I have code in subversion. Recently the way the code is structured was changed from this:

root/source-here

to:

root/folder 1/source-here
root/folder 2/other stuff

I went ahead and made a diff using Tortoise SVN but I didn't get what I expected. Basically all files (modified and new) are shown as added and all folders of original structure as deleted.

I say not expected but I'm not implying that its an error. I was expecting to see modified and added files.

Any idea on how to do this from the repository itself?

I think I can checkout both revs and compare locally with something like WinMerge but there should be a better way. I don't think this is an unique scenario.

Thanks!

A: 

Perhaps what you want is this?

svn diff {banch1}/root/source-here {branch2}/root/folder1/source-here

Aito
This might work if I was working with branches but I'm not.

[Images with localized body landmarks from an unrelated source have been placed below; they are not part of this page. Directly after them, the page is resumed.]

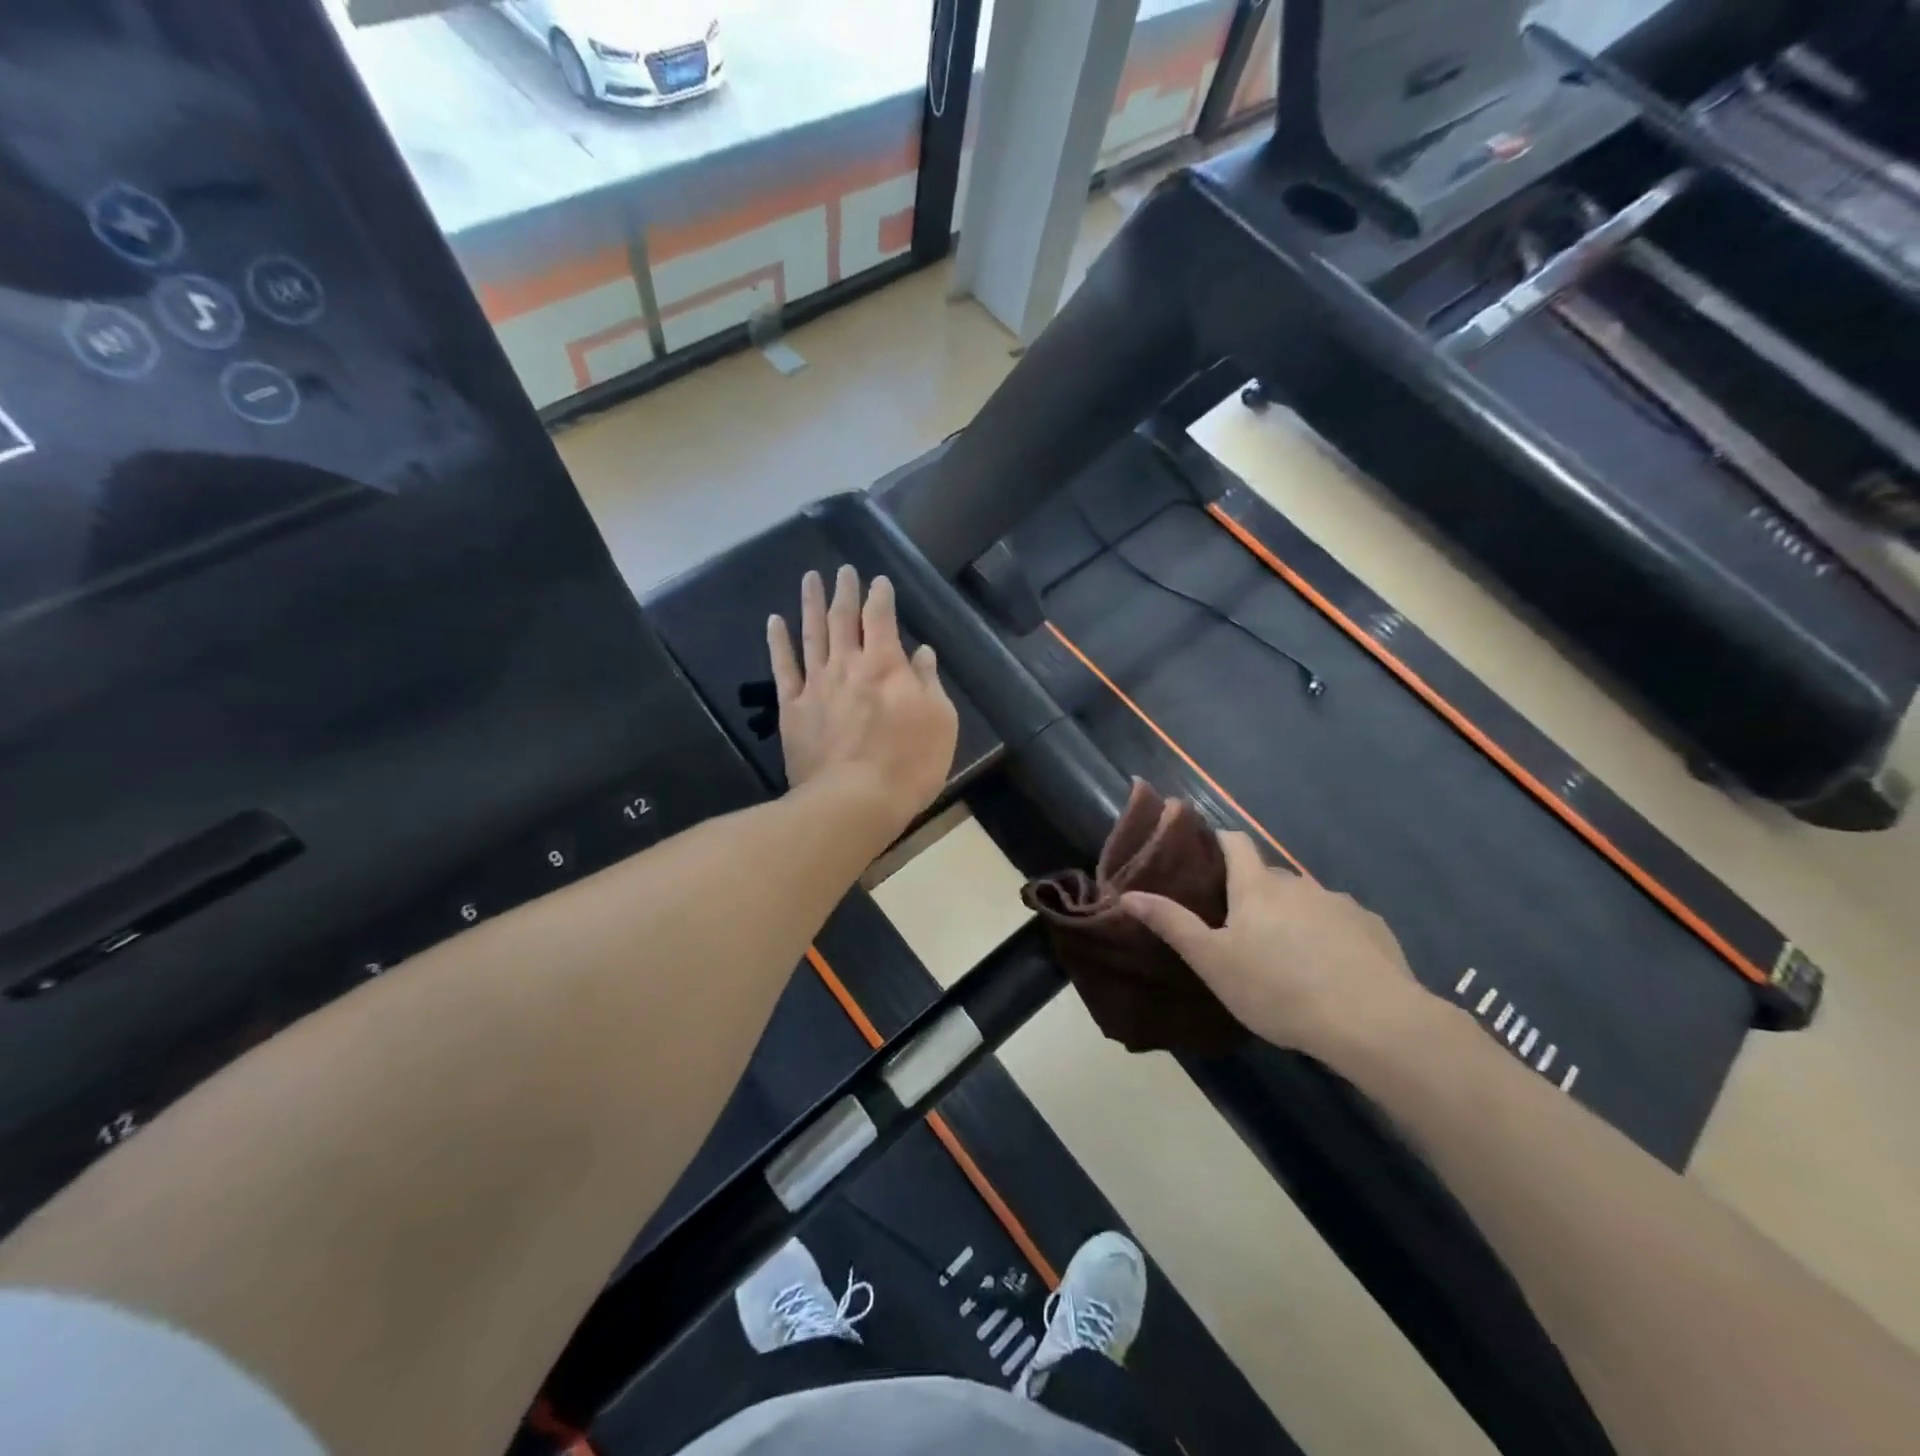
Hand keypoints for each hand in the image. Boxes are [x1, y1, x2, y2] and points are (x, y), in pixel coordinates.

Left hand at [768, 566, 958, 845]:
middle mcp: (847, 665)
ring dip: (811, 604)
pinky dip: (778, 642)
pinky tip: (774, 621)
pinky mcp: (792, 709)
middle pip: (844, 618)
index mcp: (885, 665)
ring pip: (812, 634)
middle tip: (843, 570)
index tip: (879, 580)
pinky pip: (783, 668)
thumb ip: (929, 682)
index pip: (882, 618)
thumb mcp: (940, 721)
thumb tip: (921, 652)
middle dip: (845, 591)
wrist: (854, 801)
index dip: (880, 596)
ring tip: (809, 579)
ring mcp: (816, 685)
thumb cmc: (908, 763)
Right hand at [1122, 831, 1428, 1059]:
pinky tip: (1330, 968)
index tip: (1204, 852)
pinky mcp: (1373, 928)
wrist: (1373, 1022)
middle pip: (1269, 875)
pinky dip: (1329, 934)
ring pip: (1306, 900)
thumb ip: (1171, 924)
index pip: (1234, 841)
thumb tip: (1129, 894)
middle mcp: (1299, 885)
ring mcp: (1341, 904)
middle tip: (1239, 926)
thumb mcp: (1212, 962)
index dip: (1217, 839)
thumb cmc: (1278, 989)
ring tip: (1287, 954)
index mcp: (1257, 887)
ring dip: (1292, 915)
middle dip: (1253, 890)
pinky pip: (1341, 922)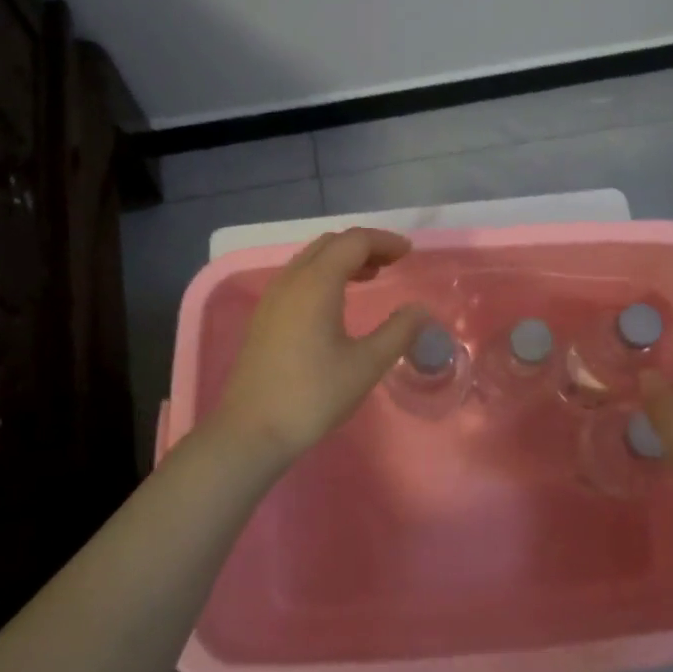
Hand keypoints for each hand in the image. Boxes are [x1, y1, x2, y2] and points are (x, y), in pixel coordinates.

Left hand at [211, 228, 427, 460]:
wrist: (251, 430)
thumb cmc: (312, 395)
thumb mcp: (366, 365)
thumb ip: (399, 331)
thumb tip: (421, 310)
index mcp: (316, 283)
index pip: (354, 241)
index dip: (384, 241)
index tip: (408, 253)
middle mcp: (291, 279)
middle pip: (330, 243)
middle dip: (363, 246)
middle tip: (392, 263)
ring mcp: (273, 297)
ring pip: (311, 258)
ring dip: (342, 259)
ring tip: (370, 277)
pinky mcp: (264, 315)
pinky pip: (298, 277)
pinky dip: (324, 274)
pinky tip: (337, 301)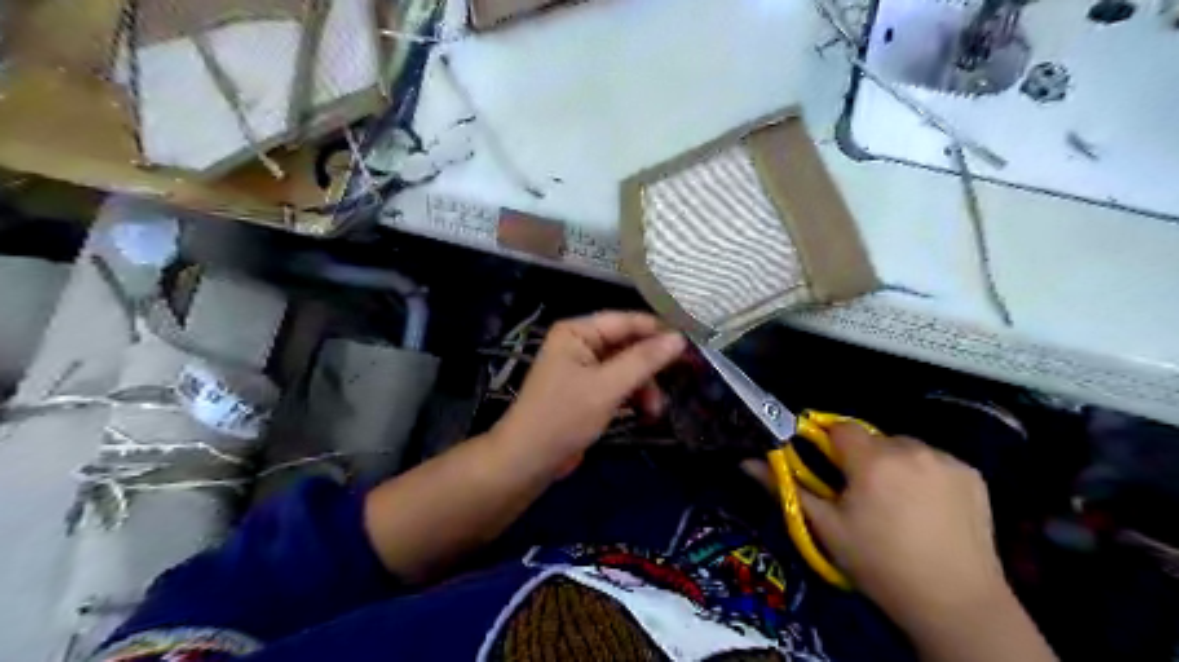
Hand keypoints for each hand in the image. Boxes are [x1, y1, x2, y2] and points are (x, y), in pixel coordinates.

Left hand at [495, 311, 686, 472]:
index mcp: (577, 331)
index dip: (659, 331)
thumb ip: (644, 361)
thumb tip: (680, 339)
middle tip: (684, 378)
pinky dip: (633, 396)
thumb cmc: (563, 417)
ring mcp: (583, 368)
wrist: (528, 461)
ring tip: (656, 409)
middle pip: (628, 344)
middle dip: (652, 366)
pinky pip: (619, 384)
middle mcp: (580, 343)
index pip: (626, 321)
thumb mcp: (607, 387)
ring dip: (645, 386)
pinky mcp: (587, 391)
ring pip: (627, 367)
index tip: (692, 344)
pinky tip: (646, 413)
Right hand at [795, 428, 1007, 626]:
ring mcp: (947, 460)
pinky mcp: (973, 475)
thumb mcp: (826, 528)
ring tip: (895, 503)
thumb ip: (786, 488)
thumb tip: (746, 462)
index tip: (826, 468)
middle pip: (872, 438)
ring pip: (903, 447)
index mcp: (873, 460)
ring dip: (892, 463)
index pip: (839, 428)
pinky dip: (923, 474)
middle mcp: (911, 449)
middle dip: (861, 457)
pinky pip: (934, 461)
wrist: (956, 604)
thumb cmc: (880, 565)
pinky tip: (926, 507)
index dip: (828, 443)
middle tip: (859, 494)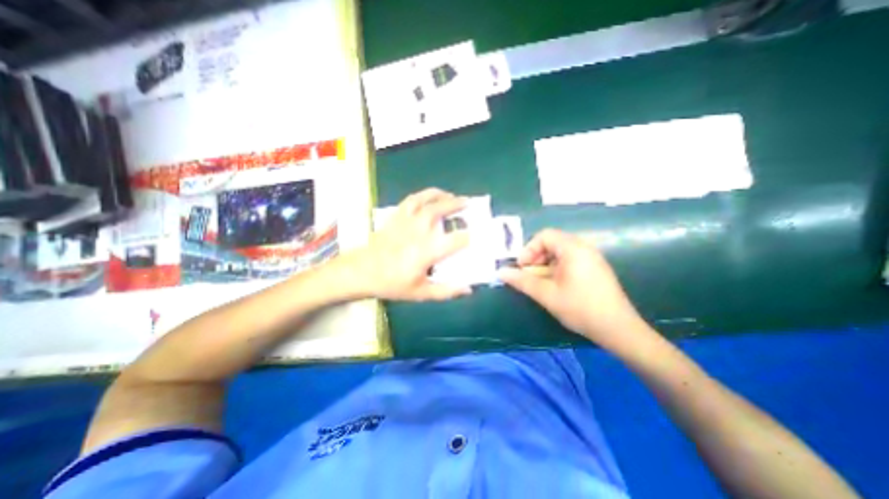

The structure difference is between revisions of the same branch.
javydreamercsw
+2  A: 

Assuming rev 10 was when you did the move, you should be able to get the diffs like this:

svn diff http://server/svn/root/source-here@9 http://server/svn/root/folder1/source-here@10
Steve Armstrong
That did the trick! Any way of doing that from Tortoise Subversion? Or add something to the command to export results to a diff file?
javydreamercsw
`svn help diff` will show you what it can output, and maybe using -x -u to get a unified diff will give you something you can open in Tortoise Merge. Beyond that, I'm not really sure of the best way to visualize the change you made.